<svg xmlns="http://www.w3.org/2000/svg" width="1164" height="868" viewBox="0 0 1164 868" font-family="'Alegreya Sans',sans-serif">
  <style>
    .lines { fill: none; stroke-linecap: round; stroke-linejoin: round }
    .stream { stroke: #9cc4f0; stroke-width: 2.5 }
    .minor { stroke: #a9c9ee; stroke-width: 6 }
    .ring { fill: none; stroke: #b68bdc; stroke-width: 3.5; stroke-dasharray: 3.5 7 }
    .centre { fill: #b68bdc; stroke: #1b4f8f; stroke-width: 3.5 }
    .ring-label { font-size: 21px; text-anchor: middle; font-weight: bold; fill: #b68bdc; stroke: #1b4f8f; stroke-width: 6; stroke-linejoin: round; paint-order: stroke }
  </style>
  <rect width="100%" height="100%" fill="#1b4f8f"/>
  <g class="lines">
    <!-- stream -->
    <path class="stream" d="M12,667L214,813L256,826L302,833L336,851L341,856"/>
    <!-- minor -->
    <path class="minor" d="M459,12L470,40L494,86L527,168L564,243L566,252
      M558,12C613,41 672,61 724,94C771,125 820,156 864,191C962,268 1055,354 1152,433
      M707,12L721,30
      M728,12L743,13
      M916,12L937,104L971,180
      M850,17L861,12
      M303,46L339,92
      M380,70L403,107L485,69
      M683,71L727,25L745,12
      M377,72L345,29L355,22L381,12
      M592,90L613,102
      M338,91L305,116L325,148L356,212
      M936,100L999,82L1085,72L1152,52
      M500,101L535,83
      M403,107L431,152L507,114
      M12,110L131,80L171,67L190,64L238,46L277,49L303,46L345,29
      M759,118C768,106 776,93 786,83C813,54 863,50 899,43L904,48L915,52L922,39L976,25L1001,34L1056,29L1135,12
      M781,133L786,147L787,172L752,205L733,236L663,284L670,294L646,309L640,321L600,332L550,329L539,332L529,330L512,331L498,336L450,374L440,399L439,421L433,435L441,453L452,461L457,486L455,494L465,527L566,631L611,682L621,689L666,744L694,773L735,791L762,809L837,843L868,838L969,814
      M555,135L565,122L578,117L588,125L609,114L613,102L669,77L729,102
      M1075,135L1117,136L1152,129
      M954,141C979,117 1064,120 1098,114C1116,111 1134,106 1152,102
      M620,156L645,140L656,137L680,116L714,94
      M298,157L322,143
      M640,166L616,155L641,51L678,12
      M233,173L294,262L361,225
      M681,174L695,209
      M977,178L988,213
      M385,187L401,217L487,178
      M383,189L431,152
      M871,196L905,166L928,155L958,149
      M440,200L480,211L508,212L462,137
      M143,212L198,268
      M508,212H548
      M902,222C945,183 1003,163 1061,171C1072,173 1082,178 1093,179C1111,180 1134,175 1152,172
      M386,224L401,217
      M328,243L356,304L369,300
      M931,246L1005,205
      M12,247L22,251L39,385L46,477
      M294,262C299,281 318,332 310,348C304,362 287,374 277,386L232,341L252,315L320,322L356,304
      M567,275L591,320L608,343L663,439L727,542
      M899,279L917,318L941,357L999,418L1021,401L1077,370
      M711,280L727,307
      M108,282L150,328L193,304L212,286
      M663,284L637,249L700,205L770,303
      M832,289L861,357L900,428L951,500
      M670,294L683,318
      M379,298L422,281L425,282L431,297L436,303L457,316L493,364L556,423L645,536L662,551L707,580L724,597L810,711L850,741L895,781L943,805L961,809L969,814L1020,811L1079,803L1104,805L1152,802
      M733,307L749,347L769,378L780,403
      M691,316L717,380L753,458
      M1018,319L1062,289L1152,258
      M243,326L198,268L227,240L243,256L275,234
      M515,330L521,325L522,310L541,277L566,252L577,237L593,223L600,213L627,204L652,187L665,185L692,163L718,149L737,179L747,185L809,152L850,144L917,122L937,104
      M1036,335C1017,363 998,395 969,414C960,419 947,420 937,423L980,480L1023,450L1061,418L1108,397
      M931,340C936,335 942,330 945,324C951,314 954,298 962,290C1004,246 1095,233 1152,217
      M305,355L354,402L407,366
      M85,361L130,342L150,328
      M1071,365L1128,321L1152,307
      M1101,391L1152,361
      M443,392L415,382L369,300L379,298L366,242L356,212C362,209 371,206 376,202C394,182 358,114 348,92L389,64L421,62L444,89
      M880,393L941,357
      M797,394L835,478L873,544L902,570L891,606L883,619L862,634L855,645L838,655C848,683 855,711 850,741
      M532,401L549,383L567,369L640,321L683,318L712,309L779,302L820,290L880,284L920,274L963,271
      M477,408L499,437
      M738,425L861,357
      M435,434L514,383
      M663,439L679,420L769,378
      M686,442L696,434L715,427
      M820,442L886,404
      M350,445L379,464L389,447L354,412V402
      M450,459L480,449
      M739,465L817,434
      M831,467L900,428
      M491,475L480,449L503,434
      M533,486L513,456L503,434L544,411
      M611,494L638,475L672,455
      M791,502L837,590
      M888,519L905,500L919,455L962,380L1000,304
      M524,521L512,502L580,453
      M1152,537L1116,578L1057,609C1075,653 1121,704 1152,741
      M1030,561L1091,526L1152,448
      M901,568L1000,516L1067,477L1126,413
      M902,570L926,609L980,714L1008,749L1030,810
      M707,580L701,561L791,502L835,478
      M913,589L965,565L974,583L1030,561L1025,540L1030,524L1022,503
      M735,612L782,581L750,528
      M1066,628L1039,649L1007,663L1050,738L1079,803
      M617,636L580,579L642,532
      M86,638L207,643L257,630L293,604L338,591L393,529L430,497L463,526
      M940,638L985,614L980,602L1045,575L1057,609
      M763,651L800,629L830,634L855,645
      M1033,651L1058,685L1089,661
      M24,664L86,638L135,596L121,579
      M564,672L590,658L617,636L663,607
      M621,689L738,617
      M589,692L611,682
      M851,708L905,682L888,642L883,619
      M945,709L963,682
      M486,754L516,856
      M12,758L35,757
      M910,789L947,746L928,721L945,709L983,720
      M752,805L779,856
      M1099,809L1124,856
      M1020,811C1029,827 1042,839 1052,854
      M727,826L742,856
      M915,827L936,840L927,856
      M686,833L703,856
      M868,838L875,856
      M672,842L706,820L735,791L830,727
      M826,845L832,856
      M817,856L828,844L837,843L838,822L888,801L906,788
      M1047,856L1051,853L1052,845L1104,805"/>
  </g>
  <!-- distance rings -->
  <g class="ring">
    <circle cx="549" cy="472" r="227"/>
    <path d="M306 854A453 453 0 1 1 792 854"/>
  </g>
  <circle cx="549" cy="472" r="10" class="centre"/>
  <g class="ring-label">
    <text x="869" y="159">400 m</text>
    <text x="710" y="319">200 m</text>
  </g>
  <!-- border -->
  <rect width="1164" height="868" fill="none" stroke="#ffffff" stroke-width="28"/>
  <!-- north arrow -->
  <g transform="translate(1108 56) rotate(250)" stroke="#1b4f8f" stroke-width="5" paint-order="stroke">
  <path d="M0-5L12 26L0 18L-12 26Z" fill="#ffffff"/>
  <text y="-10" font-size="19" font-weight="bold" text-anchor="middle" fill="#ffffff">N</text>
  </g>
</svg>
####
Please repeat every record above word for word.

<svg xmlns="http://www.w3.org/2000/svg" width="1164" height="868" viewBox="0 0 1164 868" font-family="'Alegreya Sans',sans-serif">
  <style>
    .lines { fill: none; stroke-linecap: round; stroke-linejoin: round }
    .stream { stroke: #9cc4f0; stroke-width: 2.5 }
    .minor { stroke: #a9c9ee; stroke-width: 6 }
    .ring { fill: none; stroke: #b68bdc; stroke-width: 3.5; stroke-dasharray: 3.5 7 }
    .centre { fill: #b68bdc; stroke: #1b4f8f; stroke-width: 3.5 }
    .ring-label { font-size: 21px; text-anchor: middle; font-weight: bold; fill: #b68bdc; stroke: #1b4f8f; stroke-width: 6; stroke-linejoin: round; paint-order: stroke }
  </style>
  <rect width="100%" height="100%" fill="#1b4f8f"/>
  <g class="lines">
    <!-- stream -->
    <path class="stream" d="M12,667L214,813L256,826L302,833L336,851L341,856"/>
    <!-- minor -->
    <path class="minor" d="M459,12L470,40L494,86L527,168L564,243L566,252
      M558,12C613,41 672,61 724,94C771,125 820,156 864,191C962,268 1055,354 1152,433
      M707,12L721,30
      M728,12L743,13
      M916,12L937,104L971,180
      M850,17L861,12
      M303,46L339,92
      M380,70L403,107L485,69
      M683,71L727,25L745,12
      M377,72L345,29L355,22L381,12
      M592,90L613,102
      M338,91L305,116L325,148L356,212
      M936,100L999,82L1085,72L1152,52
      M500,101L535,83
      M403,107L431,152L507,114
      M12,110L131,80L171,67L190,64L238,46L277,49L303,46L345,29
      M759,118C768,106 776,93 786,83C813,54 863,50 899,43L904,48L915,52L922,39L976,25L1001,34L1056,29L1135,12
      M781,133L786,147L787,172L752,205L733,236L663,284L670,294L646,309L640,321L600,332L550,329L539,332L529,330L512,331L498,336L450,374L440,399L439,421L433,435L441,453L452,461L457,486L455,494L465,527L566,631L611,682L621,689L666,744L694,773L735,791L762,809L837,843L868,838L969,814
      M555,135L565,122L578,117L588,125L609,114L613,102L669,77L729,102
      M1075,135L1117,136L1152,129
      M954,141C979,117 1064,120 1098,114C1116,111 1134,106 1152,102
      M620,156L645,140L656,137L680,116L714,94
      M298,157L322,143
      M640,166L616,155L641,51L678,12
      M233,173L294,262L361,225
      M681,174L695,209
      M977,178L988,213
      M385,187L401,217L487,178
      M383,189L431,152
      M871,196L905,166L928,155L958,149
      M440,200L480,211L508,212L462,137
      M143,212L198,268
      M508,212H548
      M902,222C945,183 1003,163 1061,171C1072,173 1082,178 1093,179C1111,180 1134,175 1152,172
      M386,224L401,217
      M328,243L356,304L369,300
      M931,246L1005,205
      M12,247L22,251L39,385L46,477
      M294,262C299,281 318,332 310,348C304,362 287,374 277,386L232,341L252,315L320,322L356,304
      M567,275L591,320L608,343L663,439L727,542
      M899,279L917,318L941,357L999,418L1021,401L1077,370
      M711,280L727,307
      M108,282L150,328L193,304L212,286
      M663,284L637,249L700,205L770,303
      M832,289L861,357L900,428L951,500
      M670,294L683,318
      M379,298L422,281L425,282L431,297L436,303L457,316L493,364L556,423L645,536L662,551L707,580L724,597L810,711L850,741L895,781L943,805L961,809L969,814L1020,811L1079,803L1104,805L1152,802
      M733,307L749,347L769,378L780,403
      M691,316L717,380L753,458
      M1018,319L1062,289L1152,258
      M243,326L198,268L227,240L243,256L275,234
      M515,330L521,325L522,310L541,277L566,252L577,237L593,223L600,213L627,204L652,187L665,185L692,163L718,149L737,179L747,185L809,152L850,144L917,122L937,104
      M1036,335C1017,363 998,395 969,414C960,419 947,420 937,423L980,480L1023,450L1061,418L1108,397
      M931,340C936,335 942,330 945,324C951,314 954,298 962,290C1004,246 1095,233 1152,217
      M305,355L354,402L407,366
      M85,361L130,342L150,328
      M1071,365L1128,321L1152,307
      M1101,391L1152,361
      M443,392L415,382L369,300L379,298L366,242L356,212C362,209 371,206 376,202C394,182 358,114 348,92L389,64L421,62L444,89
      M880,393L941,357
      M797,394L835,478L873,544L902,570L891,606L883,619L862,634L855,645L838,655C848,683 855,711 850,741
      M532,401L549,383L567,369L640,321L683,318L712,309L779,302L820,290L880,284L920,274L963,271
      M477,408L499,437
      M738,425L861,357
      M435,434L514,383
      M663,439L679,420L769,378
      M686,442L696,434L715,427
      M820,442L886,404
      M350,445L379,464L389,447L354,412V402
      M450,459L480,449
      M739,465L817,434
      M831,467L900,428
      M491,475L480,449L503,434
      M533,486L513,456L503,434L544,411
      M611,494L638,475L672,455
      M791,502L837,590
      M888,519L905,500L919,455L962,380L1000,304
      M524,521L512,502L580,453
      M1152,537L1116,578L1057,609C1075,653 1121,704 1152,741
      M1030,561L1091,526L1152,448
      M901,568L1000,516L1067,477L1126,413
      M902,570L926,609L980,714L1008,749L1030,810
      M707,580L701,561L791,502L835,478
      M913,589L965,565L974,583L1030,561L1025,540L1030,524L1022,503
      M735,612L782,581L750,528
      M1066,628L1039,649L1007,663L1050,738L1079,803
      M617,636L580,579L642,532
      M86,638L207,643L257,630L293,604L338,591L393,529L430,497L463,526
      M940,638L985,614L980,602L1045,575L1057,609
      M763,651L800,629L830,634L855,645
      M1033,651L1058,685L1089,661
      M24,664L86,638L135,596L121,579
      M564,672L590,658L617,636L663,607
      M621,689L738,617
      M589,692L611,682
      M851,708L905,682L888,642L883,619
      M945,709L963,682
      M486,754L516,856
      M12,758L35,757
      M910,789L947,746L928,721L945,709L983,720
      M752,805L779,856
      M1099,809L1124,856
      M1020,811C1029,827 1042,839 1052,854
      M727,826L742,856
      M915,827L936,840L927,856
      M686,833L703,856
      M868,838L875,856
      M672,842L706,820L735,791L830,727
      M826,845L832,856
      M817,856L828,844L837,843L838,822L888,801L906,788
      M1047,856L1051,853L1052,845L1104,805"/>
  </g>
  <!-- distance rings -->
  <g class="ring">
    <circle cx="549" cy="472" r="227"/>
    <path d="M306 854A453 453 0 1 1 792 854"/>
  </g>
  <circle cx="549" cy="472" r="10" class="centre"/>
  <g class="ring-label">
    <text x="869" y="159">400 m</text>
    <text x="710" y="319">200 m</text>
  </g>
  <!-- border -->
  <rect width="1164" height="868" fill="none" stroke="#ffffff" stroke-width="28"/>
  <!-- north arrow -->
  <g transform="translate(1108 56) rotate(250)" stroke="#1b4f8f" stroke-width="5" paint-order="stroke">
  <path d="M0-5L12 26L0 18L-12 26Z" fill="#ffffff"/>
  <text y="-10" font-size="19" font-weight="bold" text-anchor="middle" fill="#ffffff">N</text>
  </g>
</svg>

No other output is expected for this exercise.